• **TEXTAUSZUG**
========

# Schnuppertour 2009 am 05.04.09 um 11Uhr



## Mr Cannondale (26. März 2009)

Hallo liebe Beinharte und Sympathisanten,

die Bikesaison 2009 steht vor der Tür und wird wie jedes Jahr mit unserer Schnuppertour eröffnet.

Wir bieten in diesem Jahr 4 verschiedene Touren an.

1.Familien Hobby Gruppe : Guide Clemens W. Geschwindigkeit Level 1 Technik Level 1 Ca. 16km 300hm

2.Gruppe : Guide Daniel Geschwindigkeit Level 2 Technik Level 2 Ca. 35km 800hm

3.Gruppe: Guide Uwe Geschwindigkeit Level 2-3 Technik Level 2-3 Ca. 50km 1200hm

4. Trailrunde: Guide Thomas K. Geschwindigkeit Level 2 Technik Level 3 Ca. 30km 1000hm

Treffpunkt: Binger Brück, Gerbhausstraße, Parkplatz an der Nahe:

http://maps.google.de/maps?f=q&hl=d...n=0.010158,0.028925&z=15&ie=UTF-8&sa=N&tab=il

Eine kleine Einkehr während der Tour steht auch auf dem Programm und zum Abschluß geht es ins Kaffee Köppel für lecker Kuchen o. s.

Es kann jeder teilnehmen der ein funktionstüchtiges Mountainbike besitzt und es besteht wie immer Helmpflicht.
Und ganz wichtig: bringt unbedingt gutes Wetter mit!


----------



## Raschauer (27. März 2009)

Kleine Korrektur 


1.Familien Hobby Gruppe : Guide Clemens W. Geschwindigkeit Level 1 Technik Level 1 Ca. 20km 400hm 



Gruß
Clemens


----------



## MTB-News.de




----------



## Okkie (27. März 2009)

Fein; hoffe das Wetter stimmt.
Muss ich mich fuer die Tour (#3) anmelden?

Gruss Okkie


----------



## dickerbert (27. März 2009)

Ich nehm die Route 4, sofern der morgendliche Kater das zulassen wird. Schließlich ist am Samstag davor noch Abiparty


----------



## Steve37 (27. März 2009)

Super,

dann melde ich mich zusammen mit dem Filius zur Tour1 bei Clemens an.

Gruß Wolfgang


----------



## Ivonnche (28. März 2009)

Ich melde mich für Runde 4 an, damit ich für den Gardasee fit werde 

Lieben Gruß dat Ivonnche


----------



## Der Biber (29. März 2009)

========

• **EXTRAHIERTE DATEN**
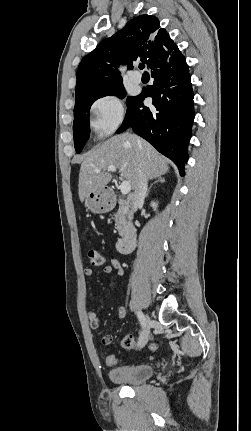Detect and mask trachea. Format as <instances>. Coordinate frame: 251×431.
<instances>
[{
  "instance_id": "1",
  "label": "trachea",
  "mask_w": 251,
  "mask_h": 431,
  "mask_svg": "<svg viewBox=\"0 0 251 431\" xmlns=\"http://www.w3.org/2000/svg\"><path fill=\"white\" fill-rule=\"evenodd\" d=\"M144 68H145V65H144L143 63H140V64H139V69H140V70H143Z\"/></svg>"
}]
</instances>
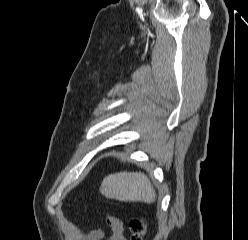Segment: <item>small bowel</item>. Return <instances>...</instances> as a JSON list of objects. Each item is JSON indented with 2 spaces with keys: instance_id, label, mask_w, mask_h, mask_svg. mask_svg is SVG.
I'll list each match as a JSON object with an SVG mask.
<instances>
[{
  "instance_id": "small-bowel-1",
  "label": "small bowel",
  "mask_w": 248,
  "mask_h": 240,
  "mask_svg": "<svg viewBox=\"0 0 248 240\" xmlns=\"http://www.w3.org/2000/svg\"><path fill=\"white\" fill-rule=\"evenodd\" d=\"M106 220L112 229L110 240H126L123 223L118 218L111 215H108ZM103 237L104 232L98 228L92 230L84 240H100L103 239Z\"/></svg>"
}]
</instances>
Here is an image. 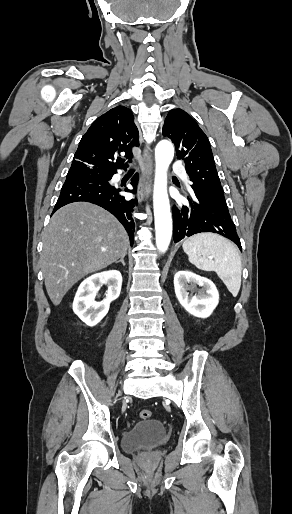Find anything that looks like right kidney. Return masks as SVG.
Segmentation results:
<instances>
[{
    "instance_id": "ca27d5eb",
    "label": "right kidney",
    "mask_w": 292,
    "mask_h": 514,
    "mask_svg": "<svg viewBox=\"0 0 292 514\" xmlns=\"http://www.w3.org/2000/svg\"><path fill=\"white\" fill-rule=\"evenodd\" d=\"M103 284H108L106 298L102 302H95L96 292ZM122 276L118 270H109L101 274H93L80 284L73 302V312L87 326H96L106 316L113 300L121 292Z\"/></svg>"
}]
</instances>
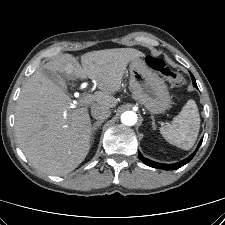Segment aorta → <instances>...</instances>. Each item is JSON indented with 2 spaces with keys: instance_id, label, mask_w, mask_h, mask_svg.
Returning <instances> with one entry per match:
<instances>
[{
  "instance_id": "762f6f07",
  "label": "aorta",
  "mask_w": 225,
  "mask_h": 225,
  "mask_svg": "<svg viewBox=\"0 0 225 225\" xmlns=\"http://www.w3.org/2000/svg\"><path fill=\"white\" fill-rule=\"evenodd\" d=\"M137 114L133 111H125L121 114V122L126 126H133L137 122Z\"/></svg>"
}]
</instances>
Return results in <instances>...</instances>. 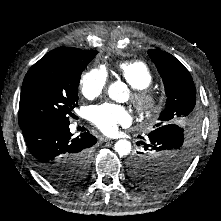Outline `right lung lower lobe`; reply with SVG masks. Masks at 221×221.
Returning <instances> with one entry per match:
<instances>
[{
    "label": "right lung lower lobe",
    "instance_id": "right-lung-lower-lobe-1",
    "mask_svg": "<svg viewBox=\"0 0 221 221\" xmlns=\"http://www.w3.org/2000/svg\"><path fill=\"white\" fill-rule=\"evenodd\" d=\"M69 124V121L43 118L21 128L36 168L44 177L49 167L60 166L66 158L89 151L97 142L89 132L72 139Z\"/></svg>",
    "mask_w": 221,
    "mask_h": 221
}]
</instances>
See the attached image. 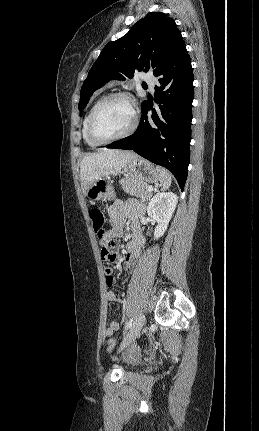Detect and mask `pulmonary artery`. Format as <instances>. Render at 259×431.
Listing matches in <instances>:
<instances>
[{"label":"pulmonary artery","mask_w":259,"mask_h":431,"mask_svg":"<svg viewBox=\"0 0 259 431\" xmlns=\"http://www.w3.org/2000/svg\"><path fill=\"white\" fill-rule=\"evenodd\" d=\"M144 80L150 85L151 89L154 88L155 78L152 75H146L144 77Z\"/></svg>","instance_id":"1"}]
</instances>
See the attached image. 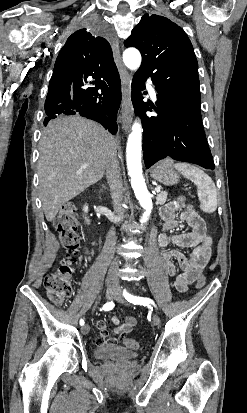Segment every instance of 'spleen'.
<instances>
[{
  "label": "spleen",
  "instance_id": "obj_1",
  "mask_svg": "<svg viewBox=\"0 0 247 413\" xmlns=\"http://www.w3.org/2000/svg\"><path fill=\"white\" fill-rule=\"evenodd\" d=\"M177 170H180L186 178L193 180L198 186L197 194L201 202V207L208 213H214L217 209V188L214 180L209 174H206L201 168L186 164V162H176L174 164Z\"/></svg>",
  "mask_w": 247,
  "mask_h": 413
}]
</instances>
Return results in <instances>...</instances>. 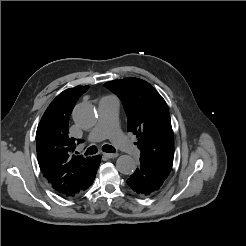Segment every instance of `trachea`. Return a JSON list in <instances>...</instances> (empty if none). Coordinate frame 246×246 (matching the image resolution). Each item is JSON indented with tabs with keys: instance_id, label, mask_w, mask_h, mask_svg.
Listing matches in <instances>:
<instances>
[{
	"instance_id": "3493384b",
	"label": "trachea",
	"mask_w": 246,
	"mask_h": 246,
	"mask_svg": "<svg viewBox=\"0 0 246 246\" xmlns=\"http://www.w3.org/2000/svg\"><path fill=\"white\" fill-rule=\"evenodd\" d=\"M102 151L107 152V153H114L116 152L115 148L111 145H104L102 147ZM98 152V149L96 146H91L89 147L86 152L85 155H92V154H96Z\"/></svg>"
}]
</instances>
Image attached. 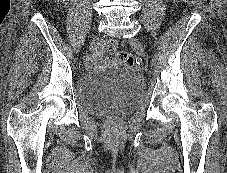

========

• **AUFGABEN**
1) Fasse im Textauszug zur Schnuppertour den Absatz, der mit „Es kann jeder teilnehmen“ beginnt, in einem einzigen kürzeren Satz zusammen.
2) Führe den Textauszug zur Schnuppertour ab der Stelle fort, an der er aufhört.
Die Einträge sind eigenständiges Material und gehören nicht zum Textauszug.

• **ANTWORTEN DER REIHE NACH**
1) Mitfahren kann jeder mit funktionstüchtigem Mountainbike, es gilt Helmpflicht, und gutes Wetter soll man mitbringen.

2)
dickerbert schrieb:


> Ich nehm die Route 4, sofern der morgendliche Kater das zulassen wird. Schließlich ist am Samstag davor noch Abiparty



einmal das Gleich, bitte
@ dickerbert :bis SA


----------



## magicmarki (29. März 2009)

häng mich mal an die Tour1 dran


----------



## Frau Bödefeld (29. März 2009)

Hallo,
2 Personen für Runde 4 .
Gruß,
Clelia & Thomas


----------



## Arachne (29. März 2009)

Möchte mich für Tour 4 anmelden. Dieses Frühjahr nochmal als Gast.


----------



## prodigy (29. März 2009)

Melde mich als Beinharter mit weichen Knien  für die Trailrunde Tour 4 an.

Grüße, Uli


----------



## MTB-News.de




----------



## Mousy (29. März 2009)

Ich möchte mich auch für die Tour Nr.4 anmelden. 

Gruß,
Hartmut


----------



## Luzie (29. März 2009)

Hallo, 

ich melde mich für die 2. Gruppe an, damit Daniel nicht allein fahren muss...


----------



## Markus B. (29. März 2009)

Ich bin auch bei Gruppe3 dabei!
Gruß
Markus


----------



## Christian M (30. März 2009)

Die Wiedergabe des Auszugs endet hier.